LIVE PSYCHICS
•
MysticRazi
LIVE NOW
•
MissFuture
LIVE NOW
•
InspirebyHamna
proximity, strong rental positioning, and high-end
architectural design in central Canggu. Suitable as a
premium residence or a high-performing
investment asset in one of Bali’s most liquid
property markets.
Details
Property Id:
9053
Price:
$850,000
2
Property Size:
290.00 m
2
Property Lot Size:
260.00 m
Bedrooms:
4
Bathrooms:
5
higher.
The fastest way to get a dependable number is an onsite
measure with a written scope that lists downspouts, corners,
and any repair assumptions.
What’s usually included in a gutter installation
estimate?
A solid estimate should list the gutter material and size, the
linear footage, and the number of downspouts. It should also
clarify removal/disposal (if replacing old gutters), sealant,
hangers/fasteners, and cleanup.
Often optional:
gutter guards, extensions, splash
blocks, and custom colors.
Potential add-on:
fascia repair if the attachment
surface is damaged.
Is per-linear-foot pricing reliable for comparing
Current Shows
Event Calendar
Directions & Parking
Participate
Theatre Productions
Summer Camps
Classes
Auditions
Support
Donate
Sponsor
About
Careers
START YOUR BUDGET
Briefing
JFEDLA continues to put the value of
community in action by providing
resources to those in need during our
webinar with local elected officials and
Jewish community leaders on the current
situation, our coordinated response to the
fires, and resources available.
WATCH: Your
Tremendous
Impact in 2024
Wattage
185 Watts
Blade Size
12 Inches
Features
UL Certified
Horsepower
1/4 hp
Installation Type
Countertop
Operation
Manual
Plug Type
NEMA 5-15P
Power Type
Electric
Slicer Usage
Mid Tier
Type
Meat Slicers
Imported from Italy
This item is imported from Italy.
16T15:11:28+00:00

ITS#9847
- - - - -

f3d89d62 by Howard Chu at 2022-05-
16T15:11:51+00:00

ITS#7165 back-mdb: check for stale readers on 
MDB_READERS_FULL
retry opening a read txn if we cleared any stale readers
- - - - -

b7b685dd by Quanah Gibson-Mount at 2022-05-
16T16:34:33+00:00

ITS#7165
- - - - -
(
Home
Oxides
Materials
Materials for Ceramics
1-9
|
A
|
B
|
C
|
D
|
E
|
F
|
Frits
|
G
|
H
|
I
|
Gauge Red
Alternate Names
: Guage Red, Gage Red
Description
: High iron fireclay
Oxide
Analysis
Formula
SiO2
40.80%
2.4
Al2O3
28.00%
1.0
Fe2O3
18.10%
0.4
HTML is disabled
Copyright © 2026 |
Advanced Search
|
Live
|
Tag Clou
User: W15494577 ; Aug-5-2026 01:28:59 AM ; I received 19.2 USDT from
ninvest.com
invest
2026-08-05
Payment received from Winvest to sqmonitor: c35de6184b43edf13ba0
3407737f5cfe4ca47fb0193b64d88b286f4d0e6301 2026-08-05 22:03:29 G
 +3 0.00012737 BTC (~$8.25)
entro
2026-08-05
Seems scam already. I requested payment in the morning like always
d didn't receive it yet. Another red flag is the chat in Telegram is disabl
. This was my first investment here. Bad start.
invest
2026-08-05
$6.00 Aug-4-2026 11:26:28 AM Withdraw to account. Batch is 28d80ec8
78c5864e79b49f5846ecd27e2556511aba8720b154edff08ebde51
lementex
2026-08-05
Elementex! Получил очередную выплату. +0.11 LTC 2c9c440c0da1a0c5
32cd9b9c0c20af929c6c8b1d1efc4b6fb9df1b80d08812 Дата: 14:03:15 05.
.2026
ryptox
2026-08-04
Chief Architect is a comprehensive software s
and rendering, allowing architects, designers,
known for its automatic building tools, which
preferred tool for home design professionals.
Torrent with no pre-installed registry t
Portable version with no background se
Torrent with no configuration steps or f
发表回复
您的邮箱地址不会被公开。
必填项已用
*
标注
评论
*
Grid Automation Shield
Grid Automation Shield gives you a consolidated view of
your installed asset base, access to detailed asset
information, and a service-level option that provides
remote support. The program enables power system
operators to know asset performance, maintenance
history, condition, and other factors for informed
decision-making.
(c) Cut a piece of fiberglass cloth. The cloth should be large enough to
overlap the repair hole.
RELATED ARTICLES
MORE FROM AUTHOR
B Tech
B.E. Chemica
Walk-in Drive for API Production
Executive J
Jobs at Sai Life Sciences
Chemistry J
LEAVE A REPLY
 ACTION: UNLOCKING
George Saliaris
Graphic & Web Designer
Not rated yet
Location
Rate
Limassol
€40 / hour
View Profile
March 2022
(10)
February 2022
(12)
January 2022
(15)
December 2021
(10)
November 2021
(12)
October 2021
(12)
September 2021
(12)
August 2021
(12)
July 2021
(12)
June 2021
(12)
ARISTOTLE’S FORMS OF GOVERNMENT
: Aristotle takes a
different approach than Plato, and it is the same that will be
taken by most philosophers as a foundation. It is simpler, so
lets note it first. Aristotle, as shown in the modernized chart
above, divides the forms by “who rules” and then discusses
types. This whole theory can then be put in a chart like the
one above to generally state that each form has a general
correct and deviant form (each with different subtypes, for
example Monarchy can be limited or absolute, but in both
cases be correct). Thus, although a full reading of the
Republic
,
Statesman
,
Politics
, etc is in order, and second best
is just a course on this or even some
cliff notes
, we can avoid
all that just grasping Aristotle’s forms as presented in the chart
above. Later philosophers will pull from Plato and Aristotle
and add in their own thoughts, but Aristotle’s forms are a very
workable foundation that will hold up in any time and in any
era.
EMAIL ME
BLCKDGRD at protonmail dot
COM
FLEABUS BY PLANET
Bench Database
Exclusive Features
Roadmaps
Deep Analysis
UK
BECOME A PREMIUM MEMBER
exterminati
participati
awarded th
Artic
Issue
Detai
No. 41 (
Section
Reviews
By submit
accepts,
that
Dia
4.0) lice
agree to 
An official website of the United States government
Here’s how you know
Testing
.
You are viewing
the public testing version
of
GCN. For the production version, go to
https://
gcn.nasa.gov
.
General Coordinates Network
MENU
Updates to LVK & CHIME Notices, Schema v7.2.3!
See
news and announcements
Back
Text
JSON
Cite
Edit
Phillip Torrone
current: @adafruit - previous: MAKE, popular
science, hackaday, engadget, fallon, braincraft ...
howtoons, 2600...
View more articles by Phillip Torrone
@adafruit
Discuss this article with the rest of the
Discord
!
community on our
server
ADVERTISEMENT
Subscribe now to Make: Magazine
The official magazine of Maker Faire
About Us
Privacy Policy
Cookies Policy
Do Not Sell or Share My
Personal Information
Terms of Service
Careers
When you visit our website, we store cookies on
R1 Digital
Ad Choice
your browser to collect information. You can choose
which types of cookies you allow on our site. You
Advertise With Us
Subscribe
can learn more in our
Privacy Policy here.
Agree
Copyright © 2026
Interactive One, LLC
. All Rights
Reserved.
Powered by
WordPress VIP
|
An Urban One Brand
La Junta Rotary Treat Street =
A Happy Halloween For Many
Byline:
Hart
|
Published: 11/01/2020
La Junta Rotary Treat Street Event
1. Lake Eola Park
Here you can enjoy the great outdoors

════

*EXERCISE DETAILS*:
Look through the entries above, find each line containing "then", and copy it.

*TASK OUTPUT*:
above, divides the forms by “who rules” and then discusses
types. This whole theory can then be put in a chart like the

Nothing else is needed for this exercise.